Great advice. But even better were the circumstances that led to the question.
Claire is the latest inspiration, and the first non-LPGA Tour player whose Drive On story, entitled “Small but Mighty” has been shared with the public.
Born in Hunan province in China, Claire was one of the million or more infant girls abandoned during China’s one-child policy. She was placed in a wooden box and left near an orphanage. At 9-months old, as she says, “I was adopted by a golf-loving family.” Claire is one of the “lucky girls,” an English phrase that millions of non-English-speaking Chinese say of the children who are adopted into loving homes.
It is one of the simplest and truest translations you will find. The adopted girls from China have grown into a community of adored young women.
But thousands of girls were not so lucky.
I know. Our daughter, Liza, was born in Jinning, a coal-mining town in south-central China in the mountains just north of Laos. Like Claire, Liza was placed on stairs outside a building. Like Claire, Liza was taken to an orphanage. And like Claire, Liza was adopted by a golf-loving family. Ours.
We picked up Liza at a Kodak store in China in April of 2002. Like so many aspects of our adoption journey, we weren’t quite sure what was happening. I thought some other parent in our group had forgotten a camera. Then a bus pulled up and a dozen nannies got out carrying children. Liza, who was 16 months old at the time, was placed on the floor in front of us, and without so much as a “good luck,” the nanny turned on a heel and was gone.
Not only had Liza never seen a Caucasian person (my wife is blonde, which made her a unicorn in China at that time), Liza had never ridden in a car, eaten in a restaurant, flown in a plane or ridden in an elevator – all of which we subjected her to within 48 hours. You can imagine how she reacted.

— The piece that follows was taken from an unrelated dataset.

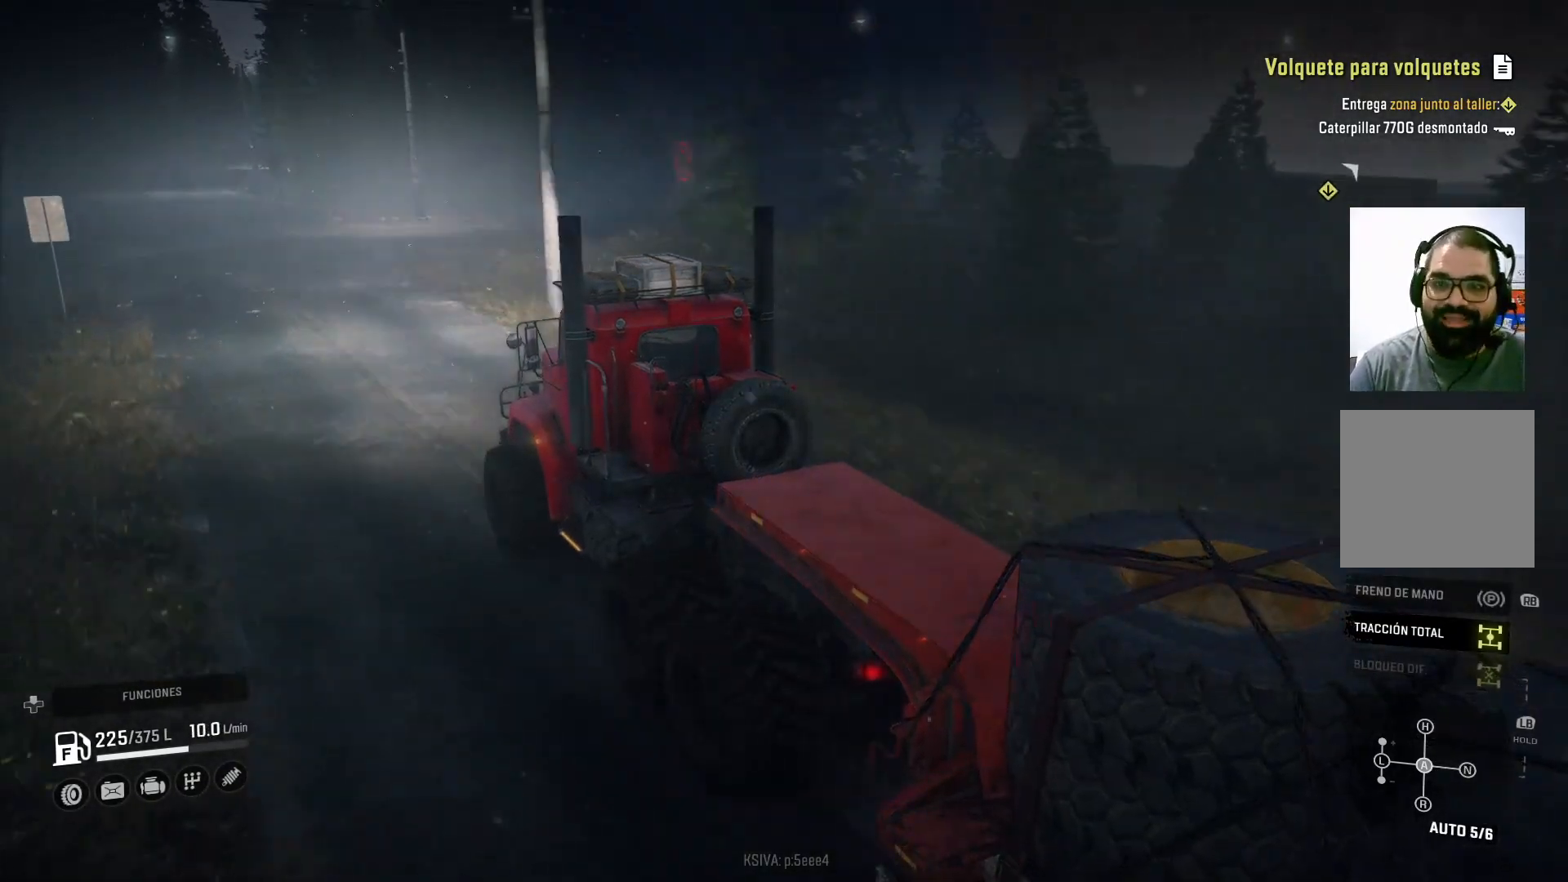
{"buttons": ["R2"], "left_stick": "left", "right_stick": "center", "events": [[100, "R2", "up"], [300, "R2", "down"], [500, "left_stick", "left"]]}
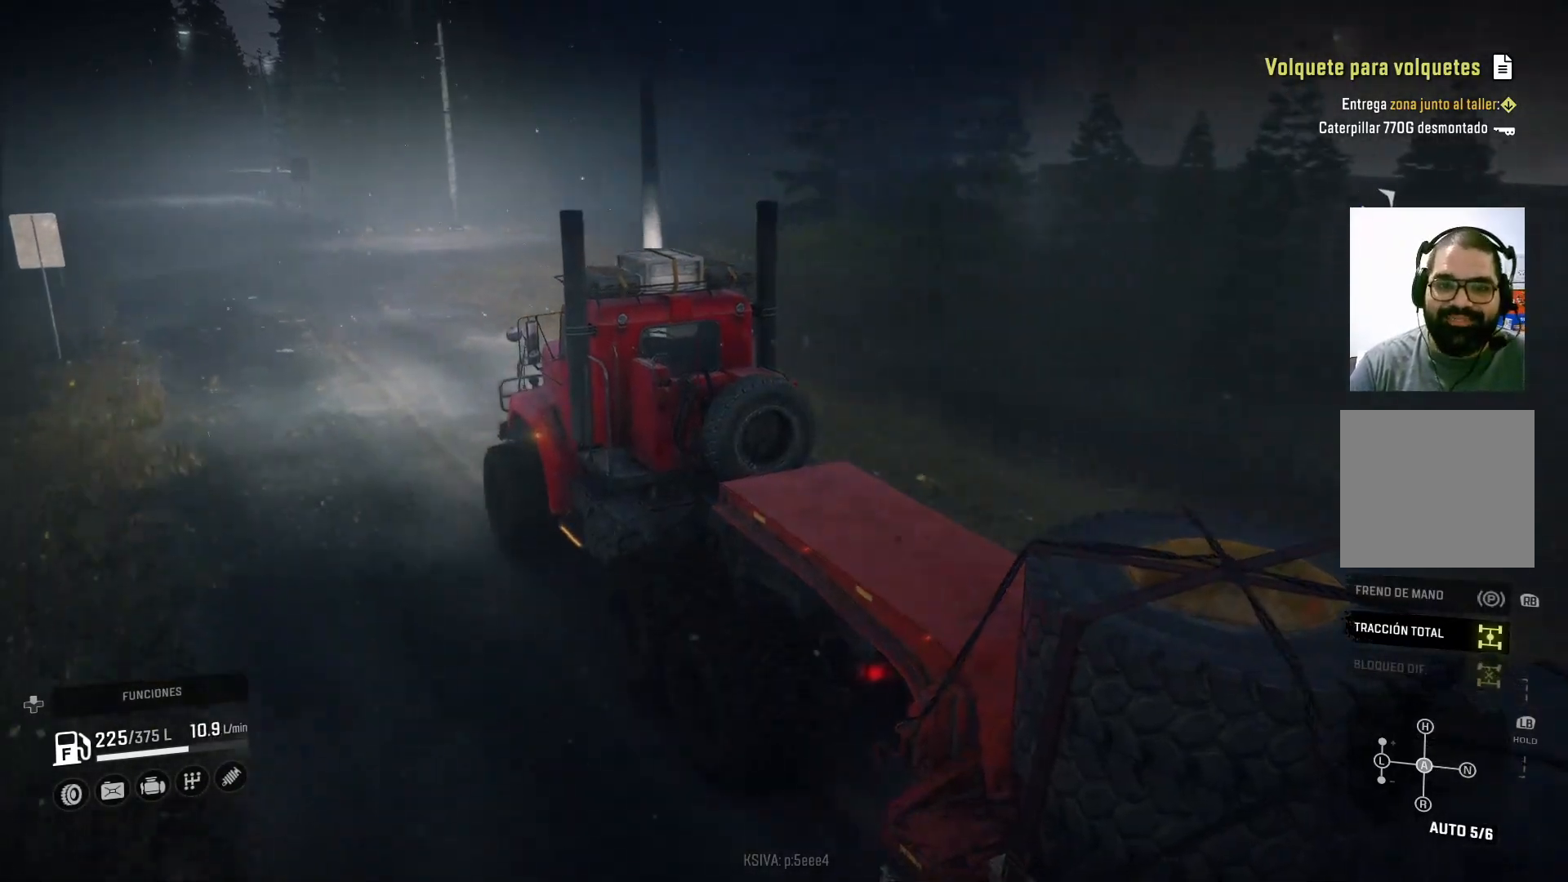
{"buttons": [], "left_stick": "center", "right_stick": "center", "events": [[200, "R2", "up"], [233, "left_stick", "center"]]}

Today, she plays golf at Rollins College in Winter Park, Florida. She has a shelf full of trophies, a treasure-trove of friends and a lifetime of memories developed through her family and from the game of a lifetime.
Also, like the Hollingsworths, we took our daughter back to the country of her birth. We went in 2009 where people from the orphanage and foster village in Yunnan province welcomed us with open arms. They fed us, took us to a local music venue and threw a party where we introduced the locals to country music and line dancing. But the reality of life set in as the afternoon wound down. One of the older girls in the village asked a nanny, “Those girls, they’re just like me? They were here, just like me?” When the nanny confirmed that our daughters had, indeed, been in the same orphanage, perhaps at the same time as the girl who asked, the teenager broke away from the others and got onto our bus. She latched onto one of the support poles and wouldn’t let go, crying hysterically as she was removed.
It was a quiet ride back to the hotel and a long and reflective flight home.
“We did go back (to China) last year,” Claire said on Wednesday. “We went to four different provinces and we went back to my hometown to see the orphanage where I came from. They turned it into a special-needs home and that was really nice to see. We donated box fans because they don't have air conditioning.
“You don't always get to choose what you do. Sometimes it's just something that you are born into and you have to do that thing. Sometimes, you don't have an option.”
Drive On has never been a tagline. It wasn’t created as a marketing campaign or a strategy statement. The LPGA didn’t launch Drive On or the Drive On Championships to burnish the brand or embed a slogan. Nobody set out to create women’s golf’s version of “Coke Is It.”
Drive On is about Claire’s story, and thousands just like it - stories that transcend professional golf; that transcend sports itself.
Drive On, Claire Hollingsworth. Small but mighty, indeed.